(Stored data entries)
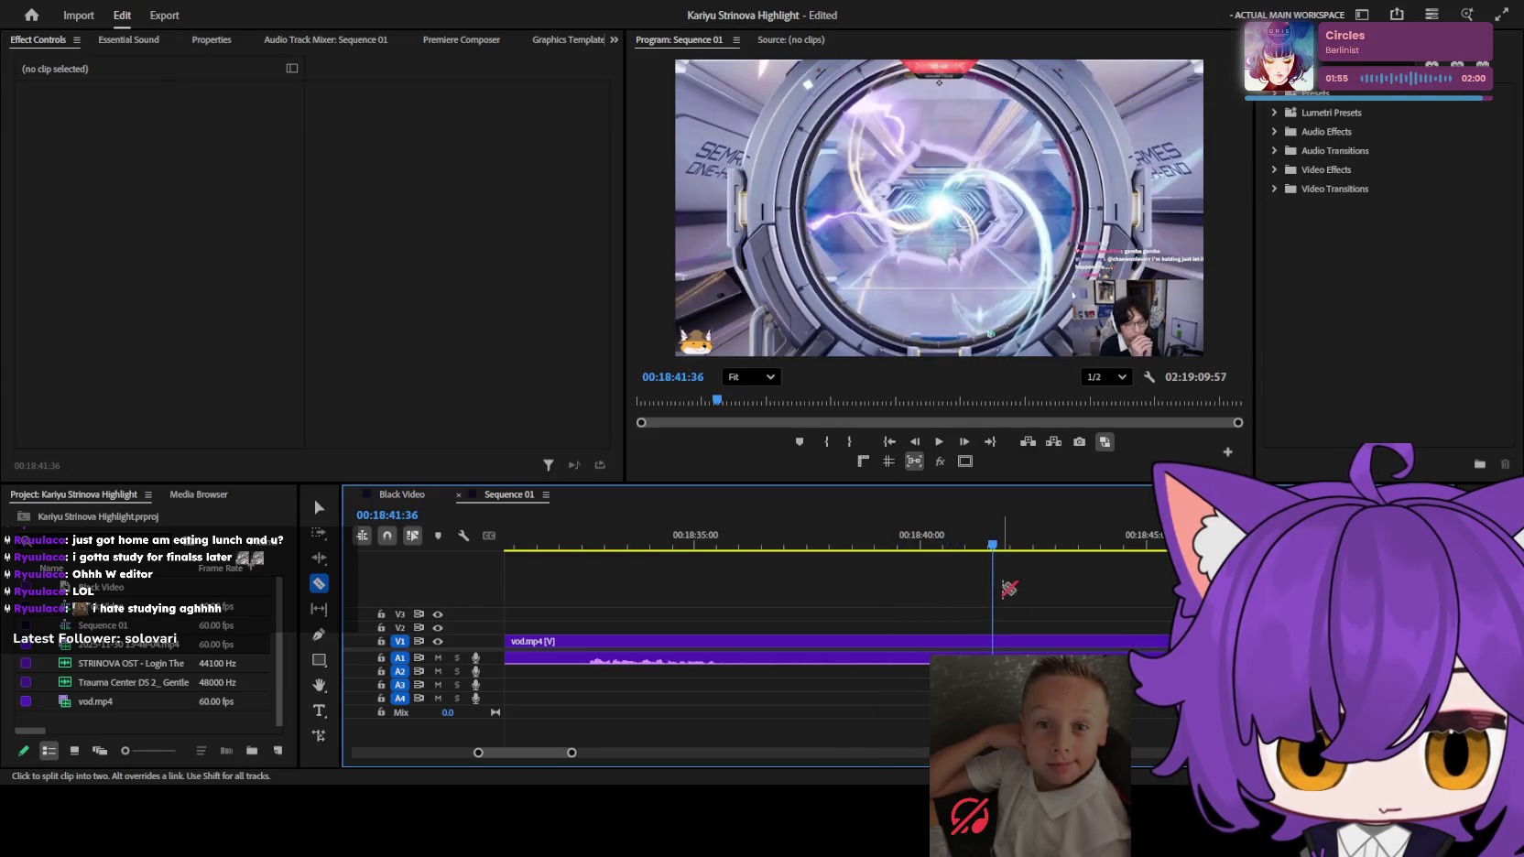
left_click(950, 546)
left_click_drag(950, 546, 925, 546)
left_click(927, 641)
Delete the footage before the 18:40 cut, leaving a gap.
key("v")
key("minus")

EXERCISE BRIEF: Omit the pictures and set down the records exactly.

PROBLEM SOLUTION:
left_click(950, 546)
left_click_drag(950, 546, 925, 546)
left_click(927, 641)
Delete the footage before the 18:40 cut, leaving a gap.
key("v")
key("minus")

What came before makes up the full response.